A significant portion – 18% – of these patients came away feeling very dissatisfied with the provider’s response. They reported that the clinician’s interpretation of the results didn’t accord with the company’s interpretation, that the clinician didn’t adequately understand genetics, or that the clinician was unwilling to discuss the results or apply them to the medical care, said Cathelijne H. van der Wouden of Harvard University, Boston, and the University of Utrecht (the Netherlands), and her associates.

“All primary-care providers should have adequate clinical skills to at least engage in a discussion about genetic testing that describes its benefits and limitations and provides an account of why further action is or is not recommended,” they said.

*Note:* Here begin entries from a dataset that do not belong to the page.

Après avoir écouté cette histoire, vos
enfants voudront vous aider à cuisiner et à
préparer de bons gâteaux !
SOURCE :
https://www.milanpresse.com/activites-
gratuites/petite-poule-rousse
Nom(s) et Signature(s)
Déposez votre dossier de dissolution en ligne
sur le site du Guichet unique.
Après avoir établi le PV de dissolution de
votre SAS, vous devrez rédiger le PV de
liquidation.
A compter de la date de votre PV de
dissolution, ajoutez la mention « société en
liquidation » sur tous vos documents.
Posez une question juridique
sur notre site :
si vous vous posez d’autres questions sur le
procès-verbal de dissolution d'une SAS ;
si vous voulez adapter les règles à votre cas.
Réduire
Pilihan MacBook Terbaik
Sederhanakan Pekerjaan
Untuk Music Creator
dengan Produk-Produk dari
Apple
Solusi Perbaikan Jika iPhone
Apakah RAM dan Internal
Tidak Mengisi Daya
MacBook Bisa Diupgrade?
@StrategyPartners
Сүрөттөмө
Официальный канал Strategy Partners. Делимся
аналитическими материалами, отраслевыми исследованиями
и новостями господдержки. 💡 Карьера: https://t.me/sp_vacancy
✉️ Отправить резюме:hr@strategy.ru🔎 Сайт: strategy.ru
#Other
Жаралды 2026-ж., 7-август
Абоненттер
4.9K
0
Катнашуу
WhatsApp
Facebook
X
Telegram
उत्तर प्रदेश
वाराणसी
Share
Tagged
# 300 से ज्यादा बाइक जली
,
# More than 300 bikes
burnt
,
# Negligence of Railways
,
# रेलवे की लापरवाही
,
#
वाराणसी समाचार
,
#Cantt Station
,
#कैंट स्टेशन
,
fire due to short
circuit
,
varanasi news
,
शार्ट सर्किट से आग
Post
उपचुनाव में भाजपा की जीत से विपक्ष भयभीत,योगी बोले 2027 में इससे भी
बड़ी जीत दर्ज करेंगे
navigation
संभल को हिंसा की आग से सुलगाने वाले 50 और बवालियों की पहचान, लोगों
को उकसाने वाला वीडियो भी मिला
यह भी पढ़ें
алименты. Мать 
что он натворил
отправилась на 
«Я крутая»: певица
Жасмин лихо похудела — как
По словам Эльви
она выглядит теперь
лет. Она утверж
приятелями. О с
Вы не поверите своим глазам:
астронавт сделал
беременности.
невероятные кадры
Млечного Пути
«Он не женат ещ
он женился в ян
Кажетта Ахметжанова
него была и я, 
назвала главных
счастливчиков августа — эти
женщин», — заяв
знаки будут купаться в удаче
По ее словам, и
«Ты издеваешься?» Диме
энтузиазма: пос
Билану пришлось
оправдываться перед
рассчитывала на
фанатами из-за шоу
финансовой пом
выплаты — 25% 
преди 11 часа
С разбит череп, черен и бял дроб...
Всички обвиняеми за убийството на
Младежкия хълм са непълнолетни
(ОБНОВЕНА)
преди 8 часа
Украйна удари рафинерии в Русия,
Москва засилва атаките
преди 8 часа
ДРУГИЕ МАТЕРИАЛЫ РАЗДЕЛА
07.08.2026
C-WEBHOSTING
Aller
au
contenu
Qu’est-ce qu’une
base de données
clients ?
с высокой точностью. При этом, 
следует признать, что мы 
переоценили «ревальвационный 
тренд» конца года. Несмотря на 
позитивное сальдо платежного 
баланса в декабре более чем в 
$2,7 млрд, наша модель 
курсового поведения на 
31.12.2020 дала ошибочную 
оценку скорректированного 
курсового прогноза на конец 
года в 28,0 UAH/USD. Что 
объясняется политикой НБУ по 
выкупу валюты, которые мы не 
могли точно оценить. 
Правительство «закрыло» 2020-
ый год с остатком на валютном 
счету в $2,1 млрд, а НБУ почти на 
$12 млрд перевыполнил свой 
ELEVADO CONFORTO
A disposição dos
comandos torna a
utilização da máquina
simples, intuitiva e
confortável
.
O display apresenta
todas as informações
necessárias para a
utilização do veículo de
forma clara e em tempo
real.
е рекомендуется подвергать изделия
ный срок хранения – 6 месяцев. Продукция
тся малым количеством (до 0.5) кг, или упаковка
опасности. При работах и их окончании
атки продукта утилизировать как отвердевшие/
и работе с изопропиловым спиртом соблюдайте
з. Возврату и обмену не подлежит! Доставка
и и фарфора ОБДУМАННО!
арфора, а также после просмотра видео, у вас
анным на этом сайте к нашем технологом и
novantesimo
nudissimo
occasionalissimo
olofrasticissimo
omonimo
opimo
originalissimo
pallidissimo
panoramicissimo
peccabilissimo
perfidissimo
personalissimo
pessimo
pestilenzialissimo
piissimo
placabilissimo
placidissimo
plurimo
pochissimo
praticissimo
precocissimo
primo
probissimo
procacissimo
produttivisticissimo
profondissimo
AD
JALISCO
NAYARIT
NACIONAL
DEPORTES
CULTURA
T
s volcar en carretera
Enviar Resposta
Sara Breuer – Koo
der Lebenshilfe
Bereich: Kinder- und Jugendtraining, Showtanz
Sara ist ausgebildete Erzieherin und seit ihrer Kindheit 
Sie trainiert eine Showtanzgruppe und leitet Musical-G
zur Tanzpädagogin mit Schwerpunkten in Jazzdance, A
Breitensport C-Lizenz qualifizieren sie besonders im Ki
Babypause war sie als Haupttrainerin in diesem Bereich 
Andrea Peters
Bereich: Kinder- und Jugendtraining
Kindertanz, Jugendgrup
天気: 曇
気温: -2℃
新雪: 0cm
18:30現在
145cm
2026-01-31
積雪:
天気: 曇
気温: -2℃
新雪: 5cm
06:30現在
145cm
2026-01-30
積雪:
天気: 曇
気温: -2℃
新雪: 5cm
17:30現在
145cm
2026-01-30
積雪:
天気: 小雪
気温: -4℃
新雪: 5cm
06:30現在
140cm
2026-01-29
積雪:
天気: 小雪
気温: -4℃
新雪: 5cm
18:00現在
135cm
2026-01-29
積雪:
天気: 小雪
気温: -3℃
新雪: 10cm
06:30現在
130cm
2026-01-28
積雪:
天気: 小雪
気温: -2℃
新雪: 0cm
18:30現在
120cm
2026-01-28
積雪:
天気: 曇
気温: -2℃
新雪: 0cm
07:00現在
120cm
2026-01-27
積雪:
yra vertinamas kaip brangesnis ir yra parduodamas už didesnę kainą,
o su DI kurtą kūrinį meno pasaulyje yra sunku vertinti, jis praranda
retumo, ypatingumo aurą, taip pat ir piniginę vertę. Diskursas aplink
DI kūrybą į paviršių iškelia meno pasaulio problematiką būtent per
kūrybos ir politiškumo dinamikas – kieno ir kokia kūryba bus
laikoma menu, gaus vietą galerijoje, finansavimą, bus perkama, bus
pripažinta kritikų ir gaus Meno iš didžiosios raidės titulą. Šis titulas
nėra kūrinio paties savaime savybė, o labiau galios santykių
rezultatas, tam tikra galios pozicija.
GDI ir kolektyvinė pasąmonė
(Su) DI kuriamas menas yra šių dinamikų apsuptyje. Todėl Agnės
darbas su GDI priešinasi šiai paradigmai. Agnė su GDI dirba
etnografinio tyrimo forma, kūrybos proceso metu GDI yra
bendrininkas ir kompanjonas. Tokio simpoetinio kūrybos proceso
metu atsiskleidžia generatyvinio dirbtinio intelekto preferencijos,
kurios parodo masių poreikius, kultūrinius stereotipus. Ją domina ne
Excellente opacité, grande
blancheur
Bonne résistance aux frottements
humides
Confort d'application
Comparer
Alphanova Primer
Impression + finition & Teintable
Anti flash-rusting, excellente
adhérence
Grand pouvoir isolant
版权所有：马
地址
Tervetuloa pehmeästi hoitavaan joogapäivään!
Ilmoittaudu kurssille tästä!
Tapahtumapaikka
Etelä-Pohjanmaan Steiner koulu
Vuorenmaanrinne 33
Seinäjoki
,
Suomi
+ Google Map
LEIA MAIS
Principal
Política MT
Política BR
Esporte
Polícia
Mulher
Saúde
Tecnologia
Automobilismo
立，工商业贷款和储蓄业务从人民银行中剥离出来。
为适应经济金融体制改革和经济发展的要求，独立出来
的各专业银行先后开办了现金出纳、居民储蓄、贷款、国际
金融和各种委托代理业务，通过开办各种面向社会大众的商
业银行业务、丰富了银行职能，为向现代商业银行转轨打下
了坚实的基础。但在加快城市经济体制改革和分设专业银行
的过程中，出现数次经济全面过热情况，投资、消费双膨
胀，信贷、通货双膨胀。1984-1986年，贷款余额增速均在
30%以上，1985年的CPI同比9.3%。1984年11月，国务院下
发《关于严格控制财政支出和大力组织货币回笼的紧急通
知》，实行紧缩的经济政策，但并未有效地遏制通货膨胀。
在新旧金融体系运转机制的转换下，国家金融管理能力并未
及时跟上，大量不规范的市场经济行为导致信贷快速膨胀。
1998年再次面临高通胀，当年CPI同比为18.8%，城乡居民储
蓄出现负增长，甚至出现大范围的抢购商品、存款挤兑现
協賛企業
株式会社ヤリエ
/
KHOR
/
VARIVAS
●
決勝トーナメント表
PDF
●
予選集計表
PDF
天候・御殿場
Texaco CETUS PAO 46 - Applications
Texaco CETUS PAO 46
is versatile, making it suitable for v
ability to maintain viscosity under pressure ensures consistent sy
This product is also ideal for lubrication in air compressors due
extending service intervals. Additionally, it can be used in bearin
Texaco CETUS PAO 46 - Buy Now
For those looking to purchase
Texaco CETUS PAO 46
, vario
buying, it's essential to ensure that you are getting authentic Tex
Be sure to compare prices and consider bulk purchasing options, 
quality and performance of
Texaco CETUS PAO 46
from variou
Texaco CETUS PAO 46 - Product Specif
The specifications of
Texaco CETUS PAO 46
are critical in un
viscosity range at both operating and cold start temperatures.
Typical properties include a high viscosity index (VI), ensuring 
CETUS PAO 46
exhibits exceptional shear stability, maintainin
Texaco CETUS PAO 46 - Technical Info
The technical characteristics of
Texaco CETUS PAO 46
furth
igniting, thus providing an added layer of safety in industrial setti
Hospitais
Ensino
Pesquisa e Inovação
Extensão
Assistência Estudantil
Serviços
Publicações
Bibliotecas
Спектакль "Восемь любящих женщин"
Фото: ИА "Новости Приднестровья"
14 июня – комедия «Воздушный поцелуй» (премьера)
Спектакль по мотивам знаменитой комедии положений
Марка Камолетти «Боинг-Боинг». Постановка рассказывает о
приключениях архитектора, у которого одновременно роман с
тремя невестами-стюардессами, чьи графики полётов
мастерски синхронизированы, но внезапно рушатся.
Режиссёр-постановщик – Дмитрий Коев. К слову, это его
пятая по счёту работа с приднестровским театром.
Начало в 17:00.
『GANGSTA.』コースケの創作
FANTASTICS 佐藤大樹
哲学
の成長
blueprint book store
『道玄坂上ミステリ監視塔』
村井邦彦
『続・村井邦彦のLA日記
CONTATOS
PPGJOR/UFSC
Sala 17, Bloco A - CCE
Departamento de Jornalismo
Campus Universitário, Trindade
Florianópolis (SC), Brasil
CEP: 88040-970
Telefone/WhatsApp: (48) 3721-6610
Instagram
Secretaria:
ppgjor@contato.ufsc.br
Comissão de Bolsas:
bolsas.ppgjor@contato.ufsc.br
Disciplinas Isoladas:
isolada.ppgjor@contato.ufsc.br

The investigators performed what they described as the first large, longitudinal study to describe patients’ experience with commercially available genomic testing: the Impact of Personal Genomics (PGen) study. They characterized it as an “academia-industry partnership” among researchers at Harvard; Brigham and Women’s Hospital; the University of Michigan School of Public Health; 23andMe; Pathway Genomics; and SoundRocket, a scientific survey group. They focused on 1,026 adults who underwent genomic analysis, which included genetic testing for approximately 25-30 disease-risk and pharmacologic risk factors, during a 5-month period. These patients reported their experience in detailed surveys at baseline and 6 months after receiving their genomic test results.

According to these tests, the participants were found to be “at elevated genetic risk” for a mean of 20% of the 25-30 medical conditions assessed. Approximately 20%-24% of the time, participants were predicted to have an “atypical” response to 8-9 medications assessed.

Most patients were “highly satisfied” with their decision to undergo genomic testing.

A total of 278 respondents (27%) reported that they shared their results with their primary care providers and another 78 (8%) did so with another health care provider such as a physician assistant/nurse, ob.gyn., cardiologist, oncologist, neurologist, psychiatrist/psychologist, rheumatologist, endocrinologist, or immunologist. Thirty-five percent of these respondents said they were very satisfied with this discussion, while 18% said they were “not at all satisfied.” Some of the dissatisfied patients said their clinicians were unwilling or “afraid” to even look at the test results, Ms. Van der Wouden and her associates said (Ann Intern Med. 2016 Feb 29. doi: 10.7326/M15-0995 ).Another reason for dissatisfaction may be that primary care providers didn’t act on a result patients felt was important, “even though such inaction may have been medically appropriate (for example, in the case of an increased risk for Alzheimer’s disease, bipolar disorder, or leukemia). Some patient dissatisfaction may stem from the disconnect between how companies market (and their customers perceive) the utility of [personal genomic testing] and how the medical community describes (and its members perceive) this utility,” the investigators added.